State Funds for Air Monitoring Dry Up amid Ongoing Suncor Pollution
By Trish Zornio
At least one air monitoring site in Commerce City is set to close this month due to a lack of available funds at the state level. The closure comes as Suncor continues to emit high pollutants, prompting two state health warnings in April alone.
Cultivando, the community group that oversees the air monitoring efforts, was originally funded in 2021 with two supplemental environmental project grants totaling $1.8 million. The grants were awarded after the Colorado Department of Public Health and Environment (CDPHE) allocated a portion of its $9 million settlement with Suncor for continuous air pollution monitoring and education.
Both grants were nonrenewable, however, so Cultivando recently applied for a new state grant under CDPHE’s Environmental Justice Grant Program.
The independent volunteer advisory board selected eight awardees, and Cultivando’s proposal to continue full air monitoring in the area was not among them. Cultivando expressed frustration at the lack of continued support from the state, saying the money was critical to sustaining full air monitoring efforts.
“The state’s rejection to continue funding our air monitoring was frustrating because our work is evident, the results have been measurable, and community input has also been present every step of the way,” Cultivando wrote in a statement to The Denver North Star. “The effort to upgrade the Denver monitor included equipment acquisition so that we could take radioactive measurements and measure other pollutants such as small particulates, PM 2.5, sulfur dioxide and hydrogen sulfide.”
Cultivando’s air monitoring efforts with Boulder Air resulted in a presentation featuring multiple local scientists who offered a new understanding of the area’s air pollution concerns. The group’s monitoring efforts have also been used by CDPHE to help track and issue health warnings, and the Environmental Protection Agency has openly stated it intends to review Cultivando’s findings to consider the next steps in addressing local pollution levels.

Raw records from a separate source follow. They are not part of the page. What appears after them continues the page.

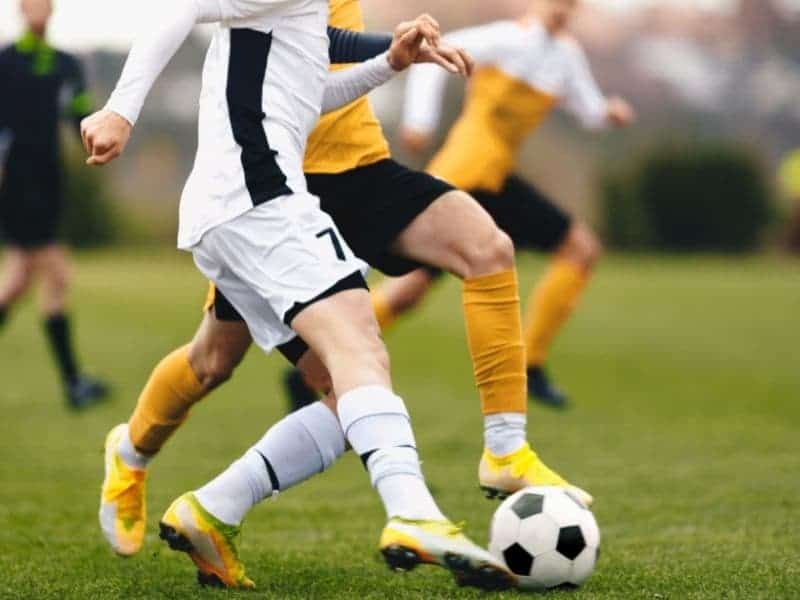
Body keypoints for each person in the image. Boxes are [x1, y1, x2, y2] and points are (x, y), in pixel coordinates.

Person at [94, 0, 594, 573]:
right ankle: (410, 512)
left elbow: (309, 70)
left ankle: (212, 509)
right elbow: (183, 9)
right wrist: (120, 111)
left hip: (278, 192)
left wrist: (393, 59)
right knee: (244, 357)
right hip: (262, 196)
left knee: (350, 385)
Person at [364, 0, 636, 408]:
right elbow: (437, 51)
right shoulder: (506, 39)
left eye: (571, 3)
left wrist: (608, 113)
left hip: (497, 181)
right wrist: (419, 122)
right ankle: (318, 358)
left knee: (581, 251)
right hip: (462, 175)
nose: (562, 9)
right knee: (407, 291)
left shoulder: (567, 57)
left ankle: (532, 364)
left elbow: (588, 110)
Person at [0, 0, 108, 409]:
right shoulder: (6, 62)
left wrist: (99, 131)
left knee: (18, 280)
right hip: (15, 180)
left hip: (50, 180)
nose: (38, 8)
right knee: (56, 272)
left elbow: (78, 114)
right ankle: (74, 383)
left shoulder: (66, 64)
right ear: (20, 10)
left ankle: (74, 383)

The EPA also awarded Cultivando a $500,000 grant for continuous air monitoring to help maintain at least one of the air monitoring sites, even as state funds for the project dry up.

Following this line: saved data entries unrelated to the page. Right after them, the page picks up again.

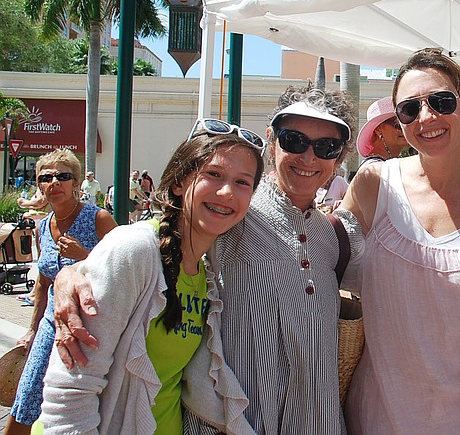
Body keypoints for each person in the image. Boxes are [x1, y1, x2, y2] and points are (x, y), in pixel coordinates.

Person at [52, 86, 360, 435]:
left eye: (326, 147)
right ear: (271, 141)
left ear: (340, 156)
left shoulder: (332, 236)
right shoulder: (234, 210)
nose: (309, 157)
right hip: (229, 423)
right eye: (294, 140)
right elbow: (155, 242)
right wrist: (75, 273)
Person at [338, 48, 460, 434]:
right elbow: (321, 257)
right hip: (378, 416)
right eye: (409, 109)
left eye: (441, 101)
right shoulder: (374, 185)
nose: (426, 117)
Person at [39, 120, 265, 434]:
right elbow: (72, 387)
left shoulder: (206, 272)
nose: (227, 192)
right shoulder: (135, 250)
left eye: (243, 182)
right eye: (213, 174)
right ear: (179, 182)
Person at [4, 149, 117, 435]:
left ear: (76, 184)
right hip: (51, 324)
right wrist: (31, 330)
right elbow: (43, 283)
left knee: (79, 403)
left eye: (62, 176)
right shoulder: (43, 227)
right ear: (40, 186)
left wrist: (85, 256)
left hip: (90, 327)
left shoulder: (98, 219)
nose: (54, 182)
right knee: (27, 394)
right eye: (46, 177)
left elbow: (126, 270)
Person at [355, 96, 410, 170]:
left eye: (406, 122)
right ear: (378, 129)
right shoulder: (373, 168)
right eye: (397, 124)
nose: (403, 129)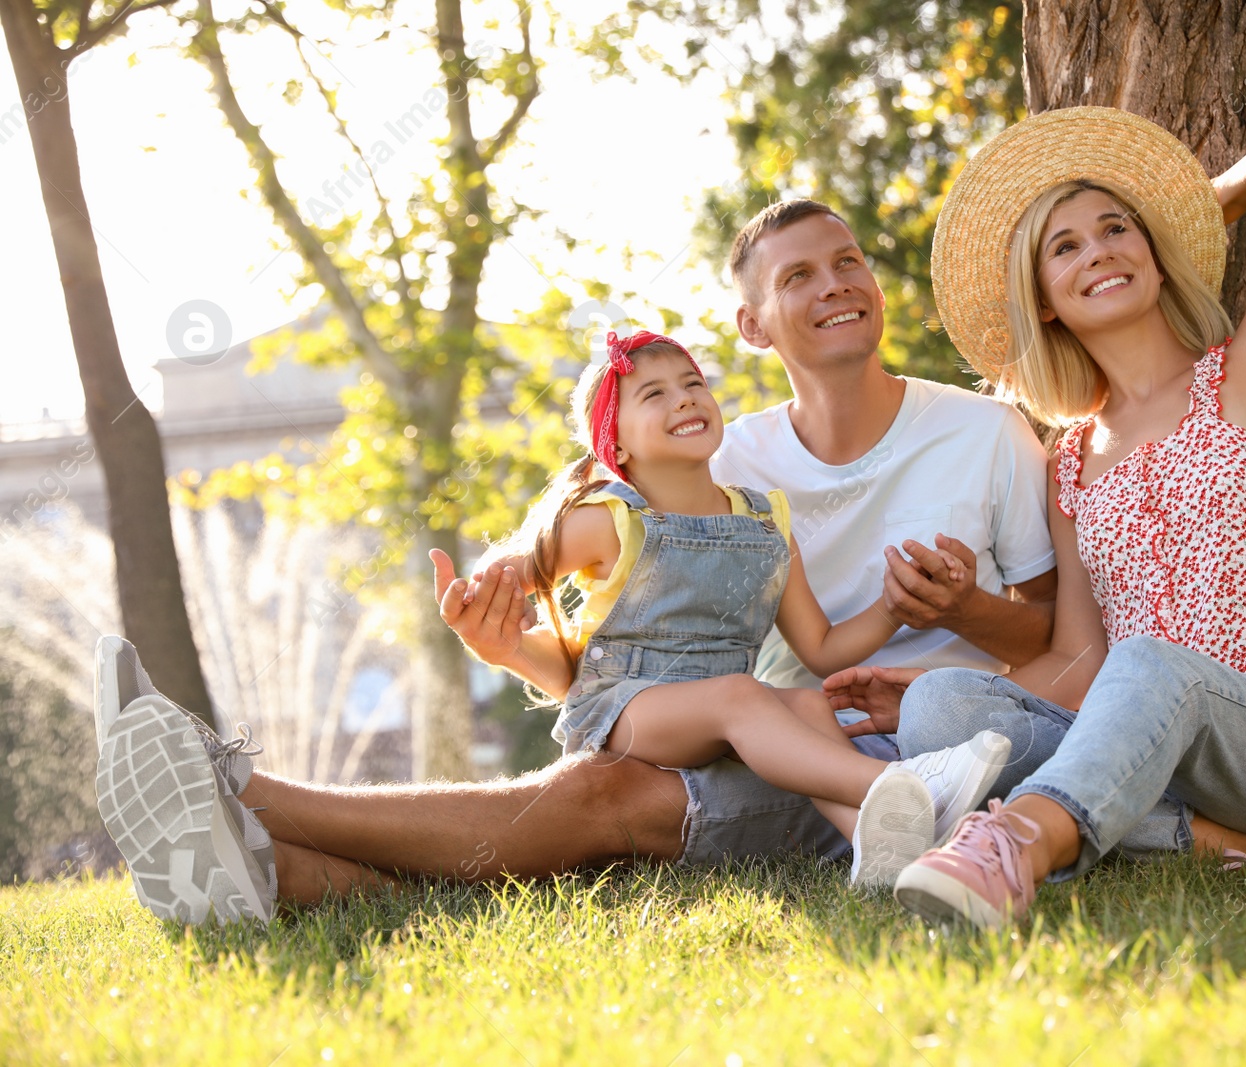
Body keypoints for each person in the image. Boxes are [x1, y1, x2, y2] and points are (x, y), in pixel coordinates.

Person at [89, 199, 1065, 924]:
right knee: (624, 784)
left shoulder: (984, 430)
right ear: (753, 325)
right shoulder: (727, 458)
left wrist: (953, 608)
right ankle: (256, 850)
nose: (835, 283)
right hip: (758, 729)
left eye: (847, 260)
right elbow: (606, 517)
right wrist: (523, 581)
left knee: (604, 796)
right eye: (797, 275)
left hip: (887, 733)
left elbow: (1051, 638)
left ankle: (251, 827)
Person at [865, 106, 1246, 929]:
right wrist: (950, 694)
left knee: (1152, 663)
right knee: (945, 709)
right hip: (1153, 748)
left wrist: (1178, 218)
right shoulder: (1069, 460)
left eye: (1116, 231)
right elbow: (1079, 666)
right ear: (1040, 300)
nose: (1100, 251)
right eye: (1064, 247)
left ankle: (1016, 846)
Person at [453, 326, 1010, 889]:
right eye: (655, 394)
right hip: (623, 710)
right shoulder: (608, 521)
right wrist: (486, 600)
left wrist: (893, 608)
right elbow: (511, 571)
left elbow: (822, 650)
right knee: (742, 695)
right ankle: (911, 783)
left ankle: (874, 846)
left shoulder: (765, 524)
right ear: (615, 446)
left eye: (692, 382)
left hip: (717, 708)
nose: (686, 397)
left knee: (809, 707)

“Community-based air monitoring is a high priority for EPA and the Colorado Department of Public Health and Environment,” said an EPA spokesperson in a statement to The G.E.S. Gazette. “These grassroots monitoring efforts are producing valuable information and empowering our most underserved communities as partners in protecting health and the environment. Cultivando applied for and was awarded a grant under the American Rescue Plan and Inflation Reduction Act community monitoring grants. EPA is working with Cultivando on their grant requirements, once met, the funding will be awarded and can be utilized to facilitate their monitoring.”
The EPA grant, however, is a small fraction of the original award that kickstarted Cultivando’s monitoring program, and the grant alone is unlikely to sustain the current level of monitoring by Cultivando. Asked for comments on how local officials are responding to the reduction of continuous air monitoring in the area, Councilwoman Candi CdeBaca stated that this is a devastating reality and that she had been working to put the group in touch with other funding options.

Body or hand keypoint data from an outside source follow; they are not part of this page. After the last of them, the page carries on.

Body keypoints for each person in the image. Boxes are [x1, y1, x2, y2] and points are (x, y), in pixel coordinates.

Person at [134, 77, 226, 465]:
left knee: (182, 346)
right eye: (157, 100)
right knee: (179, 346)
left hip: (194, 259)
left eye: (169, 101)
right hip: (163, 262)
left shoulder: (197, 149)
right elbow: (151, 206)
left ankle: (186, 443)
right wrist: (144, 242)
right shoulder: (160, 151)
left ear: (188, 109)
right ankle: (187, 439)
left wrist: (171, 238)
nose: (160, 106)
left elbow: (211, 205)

“Government that wants healthy communities should be investing in this work,” CdeBaca said. “Their failure to support meaningfully in an ongoing fashion speaks volumes about their priorities and the continued trend of which communities can be sacrificed.”
Cultivando confirmed they have looked into multiple additional funding sources to no avail yet. According to Rebecca Curry of Earthjustice, one possible contributor to fewer state funding options for groups like Cultivando is the lack of financial penalties obtained by CDPHE against Suncor in the years since the 2020 settlement.
Given the original SEP grants for Cultivando were funded by the settlement, more financial penalties obtained by CDPHE for repeated pollution violations since then might have generated more revenue to be used for local pollution monitoring.
A spokesperson at CDPHE confirmed that although the state has issued several compliance advisories that could eventually yield financial penalties, such actions are all still pending. No timeline of potential closure was offered.
In a closing statement, Cultivando said, “If the state does in fact care … about the health of its disproportionately impacted communities, then it will do everything in its power to protect them from continuous harm.”